Subject: ESA Says Life Likely on Mars--NASA Says No
From: "Geoff Blackmore" <geoff_184@(removethispart)xtra.co.nz>
Date: 19/02/2005, 14:32
Newsgroups: alt.alien.visitors,alt.alien.research,alt.paranet.ufo,alt.conspiracy

ESA Says Life Likely on Mars--NASA Says No
18-Feb-2005

Ever since the U.S. and Europe first sent probes to Mars, the big question
has been: is there life there? Many scientists think that life on Earth was
"seeded" by bacteria arriving from Mars on asteroids. Yesterday, NASA
scientists were said to be claiming that they have found strong evidence of
life on Mars, hidden out of sight, and the European Space Agency said that
there is much more methane (believed to be a byproduct of living organisms)
in the atmosphere than previously thought, and that life on Mars is highly
likely. In a stunning press release distributed by NASA today, the Space
Agency claims that its scientists are not, in fact, preparing any report
that suggests that there may be life on Mars.

NASA has a long-standing reputation for taking a fundamental stance that
there is no life on Mars. In fact, Unknowncountry.com has learned that NASA
scientists were preparing a paper for the science journal Nature that would
have stated that there is a possiblity that life exists in caves and deep
crevasses on the red planet.

NASA management appears to have leaped into action to deny this. However,
the European Space Agency takes no such position about the matter, and ESA
scientists continue to say that life on Mars is probable.

Dr. Vittorio Formisano, of the Institute of Physics and Interplanetary
Science in Rome, first stated his belief that methane, and possibly life,
might be found on Mars on Dreamland last July. Now he says that there
appears to be more methane on Mars than previously thought, and that it is
likely that there are microbes in the Martian soil.

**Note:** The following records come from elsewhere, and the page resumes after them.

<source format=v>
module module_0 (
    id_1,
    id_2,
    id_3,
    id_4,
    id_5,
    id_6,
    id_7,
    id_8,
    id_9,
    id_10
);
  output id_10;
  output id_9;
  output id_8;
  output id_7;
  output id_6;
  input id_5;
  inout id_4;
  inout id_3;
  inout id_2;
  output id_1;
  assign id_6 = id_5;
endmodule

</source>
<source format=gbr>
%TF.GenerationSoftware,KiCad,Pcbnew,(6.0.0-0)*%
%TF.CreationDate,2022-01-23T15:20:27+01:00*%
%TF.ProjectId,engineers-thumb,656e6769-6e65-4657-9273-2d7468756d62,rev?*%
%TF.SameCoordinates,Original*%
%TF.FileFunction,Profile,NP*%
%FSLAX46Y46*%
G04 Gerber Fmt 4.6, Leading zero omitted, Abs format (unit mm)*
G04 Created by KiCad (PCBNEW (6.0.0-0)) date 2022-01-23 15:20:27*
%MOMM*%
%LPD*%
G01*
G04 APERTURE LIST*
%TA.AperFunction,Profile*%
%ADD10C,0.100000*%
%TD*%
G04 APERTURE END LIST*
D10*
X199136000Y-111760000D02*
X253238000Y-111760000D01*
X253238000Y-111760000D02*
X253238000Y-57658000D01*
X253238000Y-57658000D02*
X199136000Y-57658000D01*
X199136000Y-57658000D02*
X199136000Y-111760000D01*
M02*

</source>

Brian Berger reports in space.com that NASA scientists Carol Stoker and
Larry Lemke have submitted their findings to the peer-reviewed journal
Nature. Stoker and Lemke haven't found direct proof of life on Mars, but
they have discovered methane signatures and other signs of possible
biological activity that are similar to those recently discovered in caves
here on Earth. They think that the organisms living on Mars have developed
unusual strategies that allow them to exist in extreme conditions. Life
exists in similar conditions in places here on Earth. They say that the
methane being emitted from the planet's surface is a sign that there is an
underground atmosphere that can sustain life.

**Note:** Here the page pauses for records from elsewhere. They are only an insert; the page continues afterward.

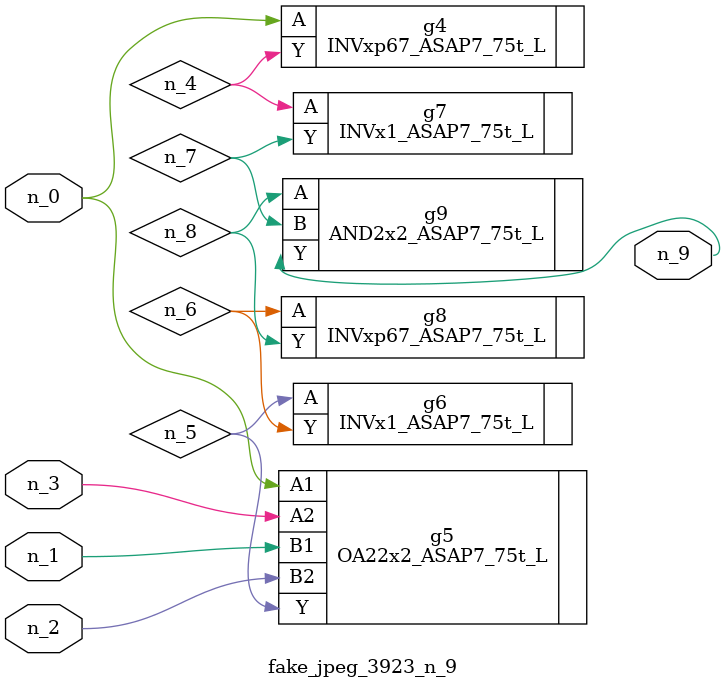
<source format=v>
module fake_jpeg_3923_n_9 (n_0, n_3, n_2, n_1, n_9);

input n_0;
input n_3;
input n_2;
input n_1;

output n_9;

wire n_4;
wire n_8;
wire n_6;
wire n_5;
wire n_7;

INVxp67_ASAP7_75t_L g4 ( 
.A(n_0),
.Y(n_4)
);

OA22x2_ASAP7_75t_L g5 ( 
.A1(n_0),
.A2(n_3),
.B1(n_1),
.B2(n_2),
.Y(n_5)
);

INVx1_ASAP7_75t_L g6 ( 
.A(n_5),
.Y(n_6)
);

INVxp67_ASAP7_75t_L g8 ( 
.A(n_6),
.Y(n_8)
);

INVx1_ASAP7_75t_L g7 ( 
.A(n_4),
.Y(n_7)
);

AND2x2_ASAP7_75t_L g9 ( 
.A(n_8),
.B(n_7),
.Y(n_9)
);


endmodule
</source>
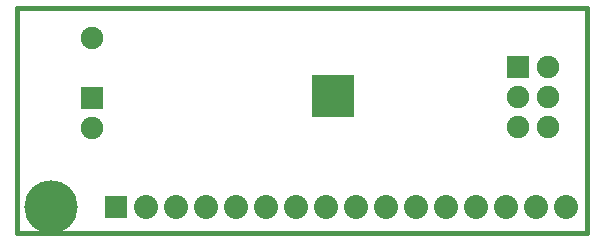
<source format=gbs>
G04 (created by PCBNEW-RS274X (2010-02-09)-RC2) date 22/07/2010 15:29:41*
G01*
G70*
G90*
%MOIN*%
G04 Gerber Fmt 3.4, Leading zero omitted, Abs format*
%FSLAX34Y34*%
G04 APERTURE LIST*
%ADD10C,0.001000*%
%ADD11C,0.015000*%
%ADD12R,0.075000X0.075000*%
%ADD13C,0.075000*%
%ADD14R,0.142000X0.142000*%
%ADD15O,0.075000X0.075000*%
%ADD16C,0.080000*%
%ADD17C,0.177500*%
G04 APERTURE END LIST*
G54D10*
G54D11*
X67000Y-26000D02*
X67000Y-33500D01*
X86000Y-26000D02*
X67000Y-26000D01*
X86000Y-33500D02*
X86000Y-26000D01*
X67000Y-33500D02*
X86000Y-33500D01*
G54D12*
X83728Y-27955D03*
G54D13*
X84728Y-27955D03*
X83728Y-28955D03*
X84728Y-28955D03*
X83728Y-29955D03*
X84728Y-29955D03*
G54D12*
X69500Y-29000D03*
G54D13*
X69500Y-30000D03*
G54D14*
X77559Y-28937D03*
G54D15*
X69500Y-27000D03*
G54D12*
X70296Y-32634D03*
G54D16*
X71296Y-32634D03*
X72296Y-32634D03*
X73296Y-32634D03*
X74296Y-32634D03*
X75296Y-32634D03*
X76296Y-32634D03*
X77296Y-32634D03*
X78296Y-32634D03*
X79296Y-32634D03*
X80296Y-32634D03*
X81296Y-32634D03*
X82296Y-32634D03*
X83296Y-32634D03*
X84296Y-32634D03*
X85296Y-32634D03*
G54D17*
X68130Y-32634D03*
M02*

</source>
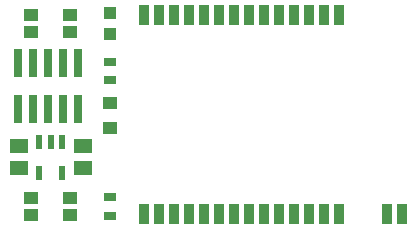
<source format=gbr>
G04 #@! TF.GenerationSoftware,KiCad,Pcbnew,9.0.1*
G04 #@! TF.CreationDate,2025-11-05T13:06:52+03:00*
G04 #@! TF.ProjectId,rpi-cc2652p-uart,7270692d-6363-4323-9635-32702d756172,rev?*
G04 #@! TF.SameCoordinates,Original*
G04 #@! TF.FileFunction,Paste,Top*
G04 #@! TF.FilePolarity,Positive*
%FSLAX46Y46*%
G04 Gerber Fmt 4.6, Leading zero omitted, Abs format (unit mm)*
G04 Created by KiCad (PCBNEW 9.0.1) date 2025-11-05 13:06:52*
%MOMM*%
%LPD*%
G01*
G04 APERTURE LIST*
%ADD10R,0.550000X1.200000*%
%ADD11R,0.940000X1.800000*%
%ADD12R,1.080000X1.050000*%
%ADD13R,1.500000X1.300000*%
%ADD14R,1.150000X1.050000*%
%ADD15R,0.760000X2.400000*%
%ADD16R,1.000000X0.800000*%
%ADD17R,1.200000X1.100000*%
G04 APERTURE END LIST*
D10*
X136151100Y-107253500D03*
X135201100Y-107253500D03*
X134251100Y-107253500D03*
X134251100Y-109853700D03*
X136151100Y-109853700D03*
D11*
X164971100Y-113353600D03*
X159611100Y-96553600D03*
X158341100Y-96553600D03*
X157071100Y-96553600D03*
X155801100Y-96553600D03*
X154531100Y-96553600D03*
X153261100Y-96553600D03*
X151991100Y-96553600D03*
X150721100Y-96553600D03*
X149451100Y-96553600D03*
X143101100Y-113353600D03*
X144371100Y-113353600D03*
X145641100Y-113353600D03*
X146911100Y-113353600D03*
X148181100Y-113353600D03*
X149451100Y-113353600D03*
X150721100Y-113353600D03*
X151991100Y-113353600D03*
X153261100Y-113353600D03*
X154531100Y-113353600D03*
X155801100Y-113353600D03*
X157071100Y-113353600D03*
X158341100Y-113353600D03*
X159611100Y-113353600D03*
X143101100Y-96553600D03*
X163701100Y-113353600D03*
X148181100Y-96553600D03*
X145641100Y-96553600D03*
X146911100Y-96553600D03*
X144371100Y-96553600D03*
D12*
X140201100Y-96378600D03*
X140201100Y-98128600D03*
D13*
X132501100Y-107603600D03*
X132501100Y-109503600D03*
D14*
X133526100Y-112028600D03*
X133526100Y-113478600D03*
X136876100Y-112028600D03*
X136876100Y-113478600D03*
D15*
X132461100Y-104503600D03*
X132461100Y-100603600D03*
X133731100Y-104503600D03*
X133731100Y-100603600D03*
X135001100Y-104503600D03*
X135001100Y-100603600D03*
X136271100Y-104503600D03*
X136271100Y-100603600D03*
X137541100Y-104503600D03*
X137541100Y-100603600D03*
D16*
X140201100Y-100453600D03*
X140201100Y-102053600D03*
X140201100Y-113553600D03*
X140201100Y-111953600D03*
D14*
X136876100Y-97978600D03*
X136876100Y-96528600D03*
X133526100Y-97978600D03*
X133526100Y-96528600D03*
D17*
X140201100Y-106053600D03*
X140201100Y-103953600D03*
D13*
X137901100Y-107603600D03*
X137901100Y-109503600D03*
M02*

</source>
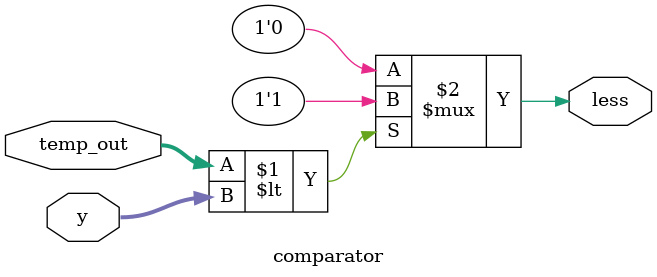
<source format=sv>
`timescale 1ns/1ns
module comparator(input [9:0] temp_out, y, output less);

	assign less = (temp_out < y) ? 1'b1: 1'b0;

endmodule
</source>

NASA's press release states, in full:

RELEASE: 05-052

NASA STATEMENT ON FALSE CLAIM OF EVIDENCE OF LIFE ON MARS

"News reports on February 16, 2005, that NASA scientists from Ames Research
Center, Moffett Field, Calif., have found strong evidence that life may
exist on Mars are incorrect.

"NASA does not have any observational data from any current Mars missions
that supports this claim. The work by the scientists mentioned in the
reports cannot be used to directly infer anything about life on Mars, but
may help formulate the strategy for how to search for martian life. Their
research concerns extreme environments on Earth as analogs of possible
environments on Mars. No research paper has been submitted by them to any
scientific journal asserting martian life."

Right now, NASA has no plans for sending a lander to Mars that is equipped
with a drill to dig beneath the surface and, hopefully, find evidence of
life. However in 2009, they will launch a new rover that will range farther
than its predecessors and sniff the air for methane, thus insuring that they
will not continue to be unable to obtain definite evidence one way or
another regarding life on the red planet.

In 2002, famed author Arthur C. Clarke offered the suggestion that the Mars
'trees' should be observed more closely, but NASA dismissed the idea, saying
that the objects were probably a frost-related feature.